Wait, I’m here to study?

Posted on October 4th, 2010 by

Now, I know a very good reason to study abroad is to simply get the cultural experience and do something you’ll never have a chance to ever do again in your life. For me, that was just one small reason to study abroad. The main overlying factor that influenced my decision was the all the knowledge i’d gain in the art world. Basically, I came here acadmically (although it may not seem like it so far from my blogs). With that, I was really excited for classes to start and the experience I have been looking forward to to finally begin!

As I signed up for classes last May, with the help of Bruce, I strategically chose classes I felt like I’d learn more about by taking them in Italy, or ones not offered at Gustavus. After much deliberation I ended up choosing Intro to Pastels, Basic Printmaking, Intermediate Analytical figure and Object drawing, Art History 101 and (had to take this…) Italian. As the first week of classes drew closer, the more excited I became.

The first week of classes was very similar to classes back in the states. Each class was a new syllabus added to the list and basically the professor ranting about what was to come in the semester. However, one class stuck out from the rest as both terrifying and exhilarating: Intermediate fig. and obj. drawing! It was my last class of the week, and I was (to begin) the most excited for this particular course. I’ve never studied the human body from a physical point of view (oh I know all about the digestive system and the makeup of macromolecules and such…). Therefor I went into the first session of this class with a positive mindset. We all sat down and the professor handed out the usual form where we list our past classes/experience, our inspiration, and mediums of choice.

After filling the forms out and handing them back in, something I never expected happened. She calmly explained that we would be taking an “entrance exam.” To quote my professor, “you have 1 hour and 15 minutes to draw that still life. I have provided you with an easel, paper, and either pencil or charcoal, whichever you prefer. After the time is up, you will present to me your composition and we will discuss whether this class if for you or above you.

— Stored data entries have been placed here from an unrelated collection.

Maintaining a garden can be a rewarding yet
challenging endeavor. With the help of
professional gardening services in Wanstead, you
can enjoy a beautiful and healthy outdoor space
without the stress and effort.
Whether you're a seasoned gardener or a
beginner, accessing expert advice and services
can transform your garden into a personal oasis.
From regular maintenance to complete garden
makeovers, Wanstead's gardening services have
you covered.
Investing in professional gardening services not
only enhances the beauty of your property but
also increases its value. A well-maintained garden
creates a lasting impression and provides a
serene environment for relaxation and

Good luck, time begins.” Needless to say we were all speechless! I had never encountered an “entrance exam” to prove our worthiness to take the course! haha however, I was simultaneously excited. This was my chance to prove that Florence was the right choice.

So I began. Of course I chose charcoal (only losers voluntarily choose graphite) and began. After the hour and 15 minutes were up she called us up individually and alphabetically to talk to her. Some kids’ meetings took 5 minutes and included phrases from our prof such as “what was your experience again?” or “are you sure you want to take this class?” It was rather intimidating. However, when my name was finally called, I handed her my drawing, she looked an it and said “oh honey, I already saw your’s. Go sit down!” Literally my most proud moment ever! So, I took heed to her word and sat down happier then ever :)

After the first week of classes (which ended on quite the high note!) things began to definitely look up. Pastels (my least favorite class so far), consists of an elementary still life class in which we use a intuitive/layering approach to pastels. Basically we draw what we see rashly in monotones and then add layers slowly. It’s monotonous, messy, and NOT accurate. However, it’s outside of my comfort zone, and I have created a few drawings I’m proud of. I’m super interested to see where this class takes me.

As for printmaking, things are a bit better than pastels. Lucy, our professor, is super understanding but somehow pushes all of us to our limit. Our first print utilizes the woodblock technique. Basically you carve into wood and anything carved shows up white and everything that was not carved transfers the ink and shows up solid black. Our next project will cover the etching technique and use of chemicals. My first woodblock is finished and I am pretty satisfied.

Drawing is continuing to be my favorite class. We have had a different model both weeks thus far in which we spend the 2 hours sketching her face. The point of the lessons was proportions and basically recreating her face. I have noticed definite progress in all of mine and my classmates’ work! Our prof knows what she is doing for sure! Next week we will have our first nude model in. I am quite anxious for this lesson! Gustavus has neither the budget nor resources to have nude models, so this is definitely something I’ve looked forward to!

Art history is boring, but I expected that. My prof for the class is fine, but she can drag on. I do enjoy the subject, but a 2 1/2 hour lecture can (by default) drag on. However, this next week we’re taking our first of 6 field trips to a museum in Florence! I am very excited for the change of pace and firmly believe this will change the direction of this class. As for Italian, I am slowly learning the essentials of the language. Spanish definitely helps. Actually, if you know how to do conjugations in any language, you are already 5 steps ahead of someone who only knows English. My prof for the class is super bubbly and passionate about Italian, which helps a ton.

Overall, classes are amazing and I could not be any happier! I am drawing, sketching, etching, and loving every second of it! Best. Semester. Ever.

 


2 Comments

  1. jill Fischer, CICE says:

    Hi Sam, great post. I LOVE reading about your classes and how much you are (generally) enjoying them – and great story about the figure drawing class! I guess you made the right choice indeed!!

  2. Jim Bernhardt says:

    A very interesting post! Does being in Florence make a difference in terms of your classes? I understand that the art history class could be very special because you are in Florence. But does it make a difference for the classes where you produce your own work?